Evaluation of mesenchymal stem cells as an in vitro model for inherited retinal diseases

Abstract

Retinal pathologies are major causes of vision impairment and blindness in humans, and inherited retinal diseases (IRDs), such as retinitis pigmentosa, Leber congenital amaurosis, and Stargardt disease, greatly contribute to this problem. In vitro disease modeling can be used for understanding the development of pathology and for screening therapeutic pharmaceutical compounds. In the preclinical research phase, in vitro models complement in vivo models by reducing animal studies, decreasing costs, and shortening research timelines. Additionally, animal models may not always accurately replicate the human disease phenotype. This review examines the types of cells that can be used to create in vitro IRD models, including retina-specific cell lines, primary retinal cells, induced pluripotent stem cells (iPSCs), and more. Special attention is given to mesenchymal stem cells (MSCs), which are characterized by various isolation sources, relative ease of isolation, and straightforward differentiation. MSCs derived from bone marrow (BM), adipose tissue (AT), dental tissue (DT), umbilical cord (UC), and other sources can differentiate into retinal cells, including photoreceptor cells and retinal pigment epithelial (RPE) cells, dysfunction of which is most commonly associated with IRDs. Subsequent differentiation of MSCs into retinal cells can be carried out via various methods: culturing in induction media supplemented with certain growth factors, co-culturing with retinal cells or in their conditioned media, or regulating gene expression with viral vector-delivered transcription factors (TFs) or microRNAs (miRNAs). Compared to the popular iPSCs, for example, MSC-based models are significantly cheaper and faster to obtain, making them more feasible for large-scale drug screening. Nevertheless, the existing differentiation methods need further optimization for this promising platform to receive the success it deserves.
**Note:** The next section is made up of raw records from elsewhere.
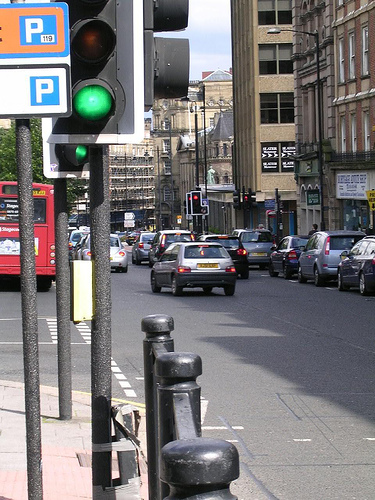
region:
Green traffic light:
[71, 82, 121, 124]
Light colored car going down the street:
[148, 241, 238, 295]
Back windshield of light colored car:
[184, 244, 231, 260]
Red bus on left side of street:
[1, 180, 57, 292]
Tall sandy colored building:
[230, 0, 297, 202]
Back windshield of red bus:
[0, 197, 47, 223]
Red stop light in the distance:
[187, 191, 210, 216]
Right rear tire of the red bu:
[30, 272, 54, 293]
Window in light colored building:
[254, 88, 300, 127]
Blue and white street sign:
[27, 72, 64, 109]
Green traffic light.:
[68, 1, 136, 140]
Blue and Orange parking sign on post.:
[36, 8, 63, 53]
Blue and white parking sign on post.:
[30, 75, 60, 103]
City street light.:
[258, 22, 325, 47]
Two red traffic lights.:
[184, 189, 203, 215]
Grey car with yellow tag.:
[155, 242, 236, 289]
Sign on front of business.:
[338, 172, 368, 198]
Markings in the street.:
[35, 307, 139, 395]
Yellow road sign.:
[366, 187, 374, 213]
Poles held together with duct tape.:
[89, 392, 145, 498]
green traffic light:
[73, 84, 115, 124]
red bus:
[0, 180, 54, 276]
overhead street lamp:
[265, 25, 325, 94]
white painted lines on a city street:
[113, 364, 137, 398]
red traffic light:
[192, 194, 198, 199]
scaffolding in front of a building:
[113, 155, 151, 209]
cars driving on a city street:
[130, 230, 248, 292]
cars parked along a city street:
[276, 233, 371, 295]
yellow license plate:
[193, 261, 223, 270]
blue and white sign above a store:
[334, 173, 365, 197]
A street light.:
[269, 26, 344, 246]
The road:
[0, 211, 373, 497]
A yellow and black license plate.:
[194, 263, 219, 269]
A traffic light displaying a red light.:
[188, 190, 205, 214]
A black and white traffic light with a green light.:
[48, 1, 142, 142]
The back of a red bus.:
[0, 177, 58, 292]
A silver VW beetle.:
[78, 233, 128, 271]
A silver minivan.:
[296, 228, 365, 289]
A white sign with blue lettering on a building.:
[332, 169, 372, 198]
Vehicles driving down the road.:
[69, 222, 373, 312]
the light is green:
[60, 80, 147, 152]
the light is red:
[179, 184, 209, 205]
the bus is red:
[1, 171, 74, 287]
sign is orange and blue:
[0, 0, 87, 63]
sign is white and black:
[0, 67, 74, 117]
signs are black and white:
[260, 133, 295, 174]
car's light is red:
[165, 257, 249, 282]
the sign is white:
[320, 158, 373, 207]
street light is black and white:
[176, 179, 212, 220]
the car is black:
[209, 226, 252, 267]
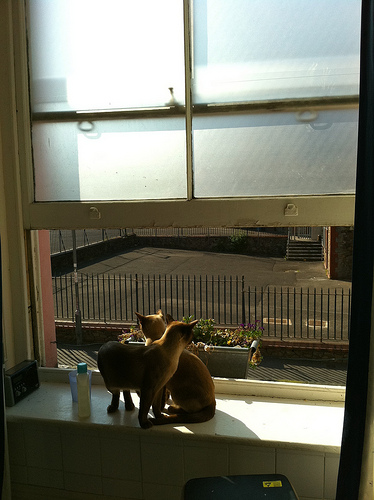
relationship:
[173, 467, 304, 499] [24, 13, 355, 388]
trash can beneath window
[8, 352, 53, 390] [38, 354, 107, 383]
black radio of window sill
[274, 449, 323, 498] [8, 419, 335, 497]
tile on wall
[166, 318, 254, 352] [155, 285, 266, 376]
flowers in garden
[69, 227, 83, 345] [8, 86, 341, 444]
pole outside building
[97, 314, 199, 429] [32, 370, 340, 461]
cat on ledge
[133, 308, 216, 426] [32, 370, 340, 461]
cat on ledge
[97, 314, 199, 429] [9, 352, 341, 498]
cat standing on ledge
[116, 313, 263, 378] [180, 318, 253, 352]
planter with plants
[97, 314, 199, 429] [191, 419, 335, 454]
cat on windowsill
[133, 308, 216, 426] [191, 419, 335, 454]
cat on windowsill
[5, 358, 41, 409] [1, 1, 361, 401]
black radio next to window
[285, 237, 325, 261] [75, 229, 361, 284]
stairs in background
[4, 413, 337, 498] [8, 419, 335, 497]
tiles on wall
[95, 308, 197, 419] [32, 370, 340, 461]
cat on ledge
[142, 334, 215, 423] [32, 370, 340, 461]
cat on ledge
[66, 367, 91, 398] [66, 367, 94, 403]
liquid in glass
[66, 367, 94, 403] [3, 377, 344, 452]
glass on ledge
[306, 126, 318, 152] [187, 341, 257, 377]
ground in planter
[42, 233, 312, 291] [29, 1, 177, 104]
glass covered in paper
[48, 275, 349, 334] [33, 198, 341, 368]
fence outside of window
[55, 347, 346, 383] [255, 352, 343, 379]
fence shadow on ground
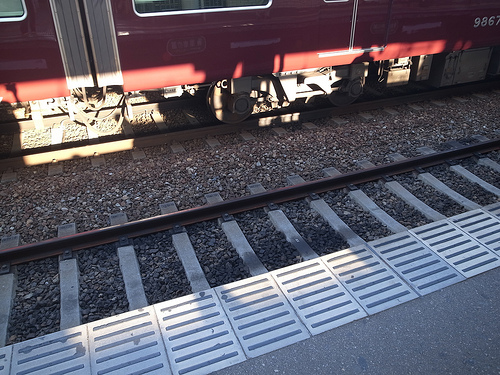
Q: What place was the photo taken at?
A: It was taken at the pavement.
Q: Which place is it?
A: It is a pavement.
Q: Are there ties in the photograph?
A: Yes, there is a tie.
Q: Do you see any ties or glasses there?
A: Yes, there is a tie.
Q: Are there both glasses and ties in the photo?
A: No, there is a tie but no glasses.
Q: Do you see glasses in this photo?
A: No, there are no glasses.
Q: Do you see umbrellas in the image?
A: No, there are no umbrellas.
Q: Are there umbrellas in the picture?
A: No, there are no umbrellas.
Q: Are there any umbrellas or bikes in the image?
A: No, there are no umbrellas or bikes.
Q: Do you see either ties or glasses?
A: Yes, there is a tie.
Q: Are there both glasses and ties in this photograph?
A: No, there is a tie but no glasses.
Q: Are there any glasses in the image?
A: No, there are no glasses.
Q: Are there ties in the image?
A: Yes, there is a tie.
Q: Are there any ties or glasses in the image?
A: Yes, there is a tie.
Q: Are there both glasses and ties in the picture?
A: No, there is a tie but no glasses.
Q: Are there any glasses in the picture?
A: No, there are no glasses.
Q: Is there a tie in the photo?
A: Yes, there is a tie.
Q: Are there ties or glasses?
A: Yes, there is a tie.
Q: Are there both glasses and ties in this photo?
A: No, there is a tie but no glasses.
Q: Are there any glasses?
A: No, there are no glasses.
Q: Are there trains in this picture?
A: Yes, there is a train.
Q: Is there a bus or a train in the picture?
A: Yes, there is a train.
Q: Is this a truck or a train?
A: This is a train.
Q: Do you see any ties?
A: Yes, there is a tie.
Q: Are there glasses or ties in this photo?
A: Yes, there is a tie.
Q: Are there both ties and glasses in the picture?
A: No, there is a tie but no glasses.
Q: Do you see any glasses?
A: No, there are no glasses.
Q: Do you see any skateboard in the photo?
A: No, there are no skateboards.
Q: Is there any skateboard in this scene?
A: No, there are no skateboards.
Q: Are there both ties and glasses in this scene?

Keywords: IRD; MSC; in vitro disease modeling; inherited retinal diseases; mesenchymal stem cells; retinal cells.

FIGURE 1

Retinal structure and IRD-associated genes expressed in retinal cells. (A) Structure of the retina showing major cells and layers. RPE - retinal pigment epithelium; RGCs - retinal ganglion cells; ONL - outer nuclear layer; OPL - outer plexiform layer; INL - inner nuclear layer; IPL - inner plexiform layer; GCL - ganglion cell layer. Genes specific to photoreceptors, RPE, and RGCs are indicated. (B) IRD-associated genes by disease category. The data for the diagram was obtained from RetNet (Retinal Information Network, 2024). While different mutations in the same gene may be associated with different diseases, each identified gene is counted only once for the first-reported disease (usually the most common disease). The total number of identified genes and the most commonly disease-associated genes are listed by the disease category. The outer circle of the diagram reflects the number of genes associated with different types of inheritance: AD - autosomal dominant; AR - autosomal recessive; XL - X-linked; MT - mitochondrial. *- diseases for which XL-forms are also identified.

FIGURE 2

Cell types used in the development of in vitro IRD models. MSCs - mesenchymal stem cells; PSCs - pluripotent stem cells; ESCs–embryonic stem cells; iPSCs–induced pluripotent stem cells. 2D or 3D models can be obtained based on various cell types. *- applicable when not used in combination with organ-on-a-chip and bioprinting technologies.

FIGURE 3

MSCs as a potential source of retinal cells. MSCs can be isolated from various sources based on phenotyping markers. Most often used: BMSCs–bone marrow stem cells, ADSCs–adipose-derived stem cells, UC-MSCs–umbilical cord MSCs, WJ-MSCs–Wharton’s jelly MSCs, DPSCs–dental pulp stem cells; PDLSCs–periodontal ligament stem cells, etc. These cells are capable of self-renewal and differentiation in three directions: osteogenic, adipogenic, and chondrogenic. Under certain conditions, they are able to differentiate into retinal pigment epithelial (RPE) cells, photoreceptors, and retinal ganglion cells (RGCs).

FIGURE 4

MSCs for in vitro modeling of healthy retinal physiology, or IRDs, and in cell therapy of degenerative retinal diseases. Functional retinal cells can be obtained from the MSCs of a healthy donor and are suitable for studying healthy physiology. Similar to retinal cells obtained from IRD patient MSCs, gene-edited MSCs from healthy donors can be used to study IRD pathology or for drug testing.

FIGURE 5

MSC-based clinical trials for retinal degenerative conditions (valid for June 2024). (A) Clinical trials by study phase. NA - not applicable. (B) Study status. (C) Country of study. The largest number of studies are located in Turkey, the United States, and Indonesia. (D) Clinical trials by the condition at which the therapy is aimed. (E) Clinical studies by MSC source. (F) Route of administration.